= WHAT YOU WILL DO =
Extract each line of the data below exactly as written.

---- MATERIAL SHOWN

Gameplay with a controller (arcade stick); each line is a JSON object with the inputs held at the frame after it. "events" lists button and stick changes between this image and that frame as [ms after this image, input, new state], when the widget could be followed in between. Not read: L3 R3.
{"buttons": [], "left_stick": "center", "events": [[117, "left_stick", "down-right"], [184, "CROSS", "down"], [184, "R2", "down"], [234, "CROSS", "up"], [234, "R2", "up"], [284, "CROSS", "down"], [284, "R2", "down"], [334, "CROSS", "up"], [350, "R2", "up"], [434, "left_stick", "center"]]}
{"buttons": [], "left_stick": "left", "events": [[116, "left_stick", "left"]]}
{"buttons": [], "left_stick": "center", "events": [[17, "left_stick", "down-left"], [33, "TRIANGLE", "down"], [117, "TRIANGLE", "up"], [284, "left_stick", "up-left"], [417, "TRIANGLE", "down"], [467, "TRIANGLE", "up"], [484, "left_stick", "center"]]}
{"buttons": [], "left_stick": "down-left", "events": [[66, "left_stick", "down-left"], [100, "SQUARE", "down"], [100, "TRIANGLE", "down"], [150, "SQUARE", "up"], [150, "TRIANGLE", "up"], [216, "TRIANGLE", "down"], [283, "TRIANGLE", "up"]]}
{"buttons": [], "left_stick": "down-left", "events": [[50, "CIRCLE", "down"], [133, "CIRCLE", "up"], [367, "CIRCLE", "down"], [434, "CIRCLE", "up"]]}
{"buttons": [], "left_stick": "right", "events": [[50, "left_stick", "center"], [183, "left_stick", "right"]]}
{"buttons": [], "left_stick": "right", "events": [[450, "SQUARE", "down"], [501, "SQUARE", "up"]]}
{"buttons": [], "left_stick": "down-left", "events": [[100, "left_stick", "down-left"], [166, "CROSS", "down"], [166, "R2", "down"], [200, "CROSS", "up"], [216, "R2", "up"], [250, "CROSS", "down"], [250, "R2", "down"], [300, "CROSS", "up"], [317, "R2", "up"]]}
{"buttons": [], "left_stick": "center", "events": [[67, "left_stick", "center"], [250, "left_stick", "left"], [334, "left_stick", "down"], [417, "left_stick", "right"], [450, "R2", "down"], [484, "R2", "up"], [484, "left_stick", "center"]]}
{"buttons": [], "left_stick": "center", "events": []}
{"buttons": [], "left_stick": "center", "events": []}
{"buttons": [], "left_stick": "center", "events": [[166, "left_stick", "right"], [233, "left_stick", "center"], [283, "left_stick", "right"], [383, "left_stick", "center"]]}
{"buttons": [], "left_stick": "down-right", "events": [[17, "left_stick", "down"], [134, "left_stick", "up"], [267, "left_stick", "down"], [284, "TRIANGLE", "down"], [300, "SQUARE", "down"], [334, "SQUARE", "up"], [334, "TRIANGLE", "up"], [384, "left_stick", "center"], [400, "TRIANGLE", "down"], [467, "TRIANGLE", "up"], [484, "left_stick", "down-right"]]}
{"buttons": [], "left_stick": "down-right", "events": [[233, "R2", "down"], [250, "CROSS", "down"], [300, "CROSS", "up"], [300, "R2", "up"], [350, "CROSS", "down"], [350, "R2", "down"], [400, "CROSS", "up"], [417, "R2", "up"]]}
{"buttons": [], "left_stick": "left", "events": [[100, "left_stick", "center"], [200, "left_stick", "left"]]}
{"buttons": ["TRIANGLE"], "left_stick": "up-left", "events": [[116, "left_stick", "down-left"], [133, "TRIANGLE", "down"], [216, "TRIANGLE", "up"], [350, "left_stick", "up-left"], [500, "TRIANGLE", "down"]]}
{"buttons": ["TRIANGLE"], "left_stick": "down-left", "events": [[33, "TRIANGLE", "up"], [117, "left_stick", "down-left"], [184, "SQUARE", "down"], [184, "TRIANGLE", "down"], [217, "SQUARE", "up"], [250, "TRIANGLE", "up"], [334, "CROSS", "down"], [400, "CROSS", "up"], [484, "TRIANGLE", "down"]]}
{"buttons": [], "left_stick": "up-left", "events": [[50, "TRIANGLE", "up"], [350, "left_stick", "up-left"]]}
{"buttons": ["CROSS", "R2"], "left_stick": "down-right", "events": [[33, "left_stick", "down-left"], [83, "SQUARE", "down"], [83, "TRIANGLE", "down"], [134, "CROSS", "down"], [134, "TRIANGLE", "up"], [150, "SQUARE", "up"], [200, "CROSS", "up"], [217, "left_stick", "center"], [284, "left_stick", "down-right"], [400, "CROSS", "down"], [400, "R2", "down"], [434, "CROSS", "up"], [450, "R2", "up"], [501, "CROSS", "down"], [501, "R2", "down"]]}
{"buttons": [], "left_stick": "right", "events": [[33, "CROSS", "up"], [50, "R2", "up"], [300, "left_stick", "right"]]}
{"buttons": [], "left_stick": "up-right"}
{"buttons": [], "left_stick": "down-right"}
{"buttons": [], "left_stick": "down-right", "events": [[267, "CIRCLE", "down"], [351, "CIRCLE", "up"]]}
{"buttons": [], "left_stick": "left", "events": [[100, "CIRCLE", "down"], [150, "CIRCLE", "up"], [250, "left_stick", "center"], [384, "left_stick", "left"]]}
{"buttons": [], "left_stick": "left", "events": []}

--------

= RESPONSE FOR THIS EXERCISE =
Gameplay with a controller (arcade stick); each line is a JSON object with the inputs held at the frame after it. "events" lists button and stick changes between this image and that frame as [ms after this image, input, new state], when the widget could be followed in between. Not read: L3 R3.
{"buttons": [], "left_stick": "center", "events": [[117, "left_stick", "down-right"], [184, "CROSS", "down"], [184, "R2", "down"], [234, "CROSS", "up"], [234, "R2", "up"], [284, "CROSS", "down"], [284, "R2", "down"], [334, "CROSS", "up"], [350, "R2", "up"], [434, "left_stick", "center"]]}
{"buttons": [], "left_stick": "left", "events": [[116, "left_stick", "left"]]}
{"buttons": [], "left_stick": "center", "events": [[17, "left_stick", "down-left"], [33, "TRIANGLE", "down"], [117, "TRIANGLE", "up"], [284, "left_stick", "up-left"], [417, "TRIANGLE", "down"], [467, "TRIANGLE", "up"], [484, "left_stick", "center"]]}
{"buttons": [], "left_stick": "down-left", "events": [[66, "left_stick", "down-left"], [100, "SQUARE", "down"], [100, "TRIANGLE", "down"], [150, "SQUARE", "up"], [150, "TRIANGLE", "up"], [216, "TRIANGLE", "down"], [283, "TRIANGLE", "up"]]}
{"buttons": [], "left_stick": "down-left", "events": [[50, "CIRCLE", "down"], [133, "CIRCLE", "up"], [367, "CIRCLE", "down"], [434, "CIRCLE", "up"]]}
{"buttons": [], "left_stick": "right", "events": [[50, "left_stick", "center"], [183, "left_stick", "right"]]}
{"buttons": [], "left_stick": "right", "events": [[450, "SQUARE", "down"], [501, "SQUARE", "up"]]}
{"buttons": [], "left_stick": "down-left", "events": [[100, "left_stick", "down-left"], [166, "CROSS", "down"], [166, "R2", "down"], [200, "CROSS", "up"], [216, "R2", "up"], [250, "CROSS", "down"], [250, "R2", "down"], [300, "CROSS", "up"], [317, "R2", "up"]]}
{"buttons": [], "left_stick": "center", "events": [[67, "left_stick", "center"], [250, "left_stick", "left"], [334, "left_stick", "down"], [417, "left_stick", "right"], [450, "R2", "down"], [484, "R2", "up"], [484, "left_stick", "center"]]}
{"buttons": [], "left_stick": "center", "events": []}
{"buttons": [], "left_stick": "center", "events": []}
{"buttons": [], "left_stick": "center", "events": [[166, "left_stick", "right"], [233, "left_stick", "center"], [283, "left_stick", "right"], [383, "left_stick", "center"]]}
{"buttons": [], "left_stick": "down-right", "events": [[17, "left_stick", "down"], [134, "left_stick", "up"], [267, "left_stick", "down"], [284, "TRIANGLE", "down"], [300, "SQUARE", "down"], [334, "SQUARE", "up"], [334, "TRIANGLE", "up"], [384, "left_stick", "center"], [400, "TRIANGLE", "down"], [467, "TRIANGLE", "up"], [484, "left_stick", "down-right"]]}
{"buttons": [], "left_stick": "down-right", "events": [[233, "R2", "down"], [250, "CROSS", "down"], [300, "CROSS", "up"], [300, "R2", "up"], [350, "CROSS", "down"], [350, "R2", "down"], [400, "CROSS", "up"], [417, "R2", "up"]]}
{"buttons": [], "left_stick": "left", "events": [[100, "left_stick", "center"], [200, "left_stick", "left"]]}
{"buttons": ["TRIANGLE"], "left_stick": "up-left", "events": [[116, "left_stick", "down-left"], [133, "TRIANGLE", "down"], [216, "TRIANGLE", "up"], [350, "left_stick", "up-left"], [500, "TRIANGLE", "down"]]}
{"buttons": ["TRIANGLE"], "left_stick": "down-left", "events": [[33, "TRIANGLE", "up"], [117, "left_stick", "down-left"], [184, "SQUARE", "down"], [184, "TRIANGLE", "down"], [217, "SQUARE", "up"], [250, "TRIANGLE", "up"], [334, "CROSS", "down"], [400, "CROSS", "up"], [484, "TRIANGLE", "down"]]}
{"buttons": [], "left_stick": "up-left", "events": [[50, "TRIANGLE", "up"], [350, "left_stick", "up-left"]]}
{"buttons": ["CROSS", "R2"], "left_stick": "down-right", "events": [[33, "left_stick", "down-left"], [83, "SQUARE", "down"], [83, "TRIANGLE", "down"], [134, "CROSS", "down"], [134, "TRIANGLE", "up"], [150, "SQUARE", "up"], [200, "CROSS", "up"], [217, "left_stick", "center"], [284, "left_stick", "down-right"], [400, "CROSS", "down"], [400, "R2", "down"], [434, "CROSS", "up"], [450, "R2", "up"], [501, "CROSS", "down"], [501, "R2", "down"]]}
{"buttons": [], "left_stick": "right", "events": [[33, "CROSS", "up"], [50, "R2", "up"], [300, "left_stick", "right"]]}
{"buttons": [], "left_stick": "up-right"}
{"buttons": [], "left_stick": "down-right"}
{"buttons": [], "left_stick": "down-right", "events": [[267, "CIRCLE", "down"], [351, "CIRCLE", "up"]]}
{"buttons": [], "left_stick": "left", "events": [[100, "CIRCLE", "down"], [150, "CIRCLE", "up"], [250, "left_stick", "center"], [384, "left_stick", "left"]]}
{"buttons": [], "left_stick": "left", "events": []}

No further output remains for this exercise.